— BEGIN —
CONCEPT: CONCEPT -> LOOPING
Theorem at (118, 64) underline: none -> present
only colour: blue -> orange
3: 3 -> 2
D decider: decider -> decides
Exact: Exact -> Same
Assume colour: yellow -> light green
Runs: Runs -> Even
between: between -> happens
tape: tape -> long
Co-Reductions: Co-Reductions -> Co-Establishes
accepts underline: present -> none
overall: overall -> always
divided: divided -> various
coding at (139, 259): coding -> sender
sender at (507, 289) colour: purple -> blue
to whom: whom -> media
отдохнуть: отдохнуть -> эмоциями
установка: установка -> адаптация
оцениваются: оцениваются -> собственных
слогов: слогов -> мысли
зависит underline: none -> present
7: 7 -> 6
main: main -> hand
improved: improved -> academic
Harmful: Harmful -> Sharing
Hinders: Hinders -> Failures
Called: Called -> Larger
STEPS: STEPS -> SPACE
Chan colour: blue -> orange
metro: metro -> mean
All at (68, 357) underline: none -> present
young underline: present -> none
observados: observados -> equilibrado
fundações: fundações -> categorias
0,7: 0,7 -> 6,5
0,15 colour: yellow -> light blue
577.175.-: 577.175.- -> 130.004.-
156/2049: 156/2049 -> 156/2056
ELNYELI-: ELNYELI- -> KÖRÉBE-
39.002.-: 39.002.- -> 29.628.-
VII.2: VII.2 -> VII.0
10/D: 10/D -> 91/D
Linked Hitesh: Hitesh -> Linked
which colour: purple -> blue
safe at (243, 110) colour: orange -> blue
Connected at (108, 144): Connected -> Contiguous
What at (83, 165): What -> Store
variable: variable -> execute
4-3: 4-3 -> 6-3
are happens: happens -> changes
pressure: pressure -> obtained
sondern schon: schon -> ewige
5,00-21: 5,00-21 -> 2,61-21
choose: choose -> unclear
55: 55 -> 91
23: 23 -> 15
— END —
> **WHAT IS BEING ASKED**
Copy out each line of the material above in which the string "happens" appears.

> **REPLY TO THE TASK**
between: between -> happens
are happens: happens -> changes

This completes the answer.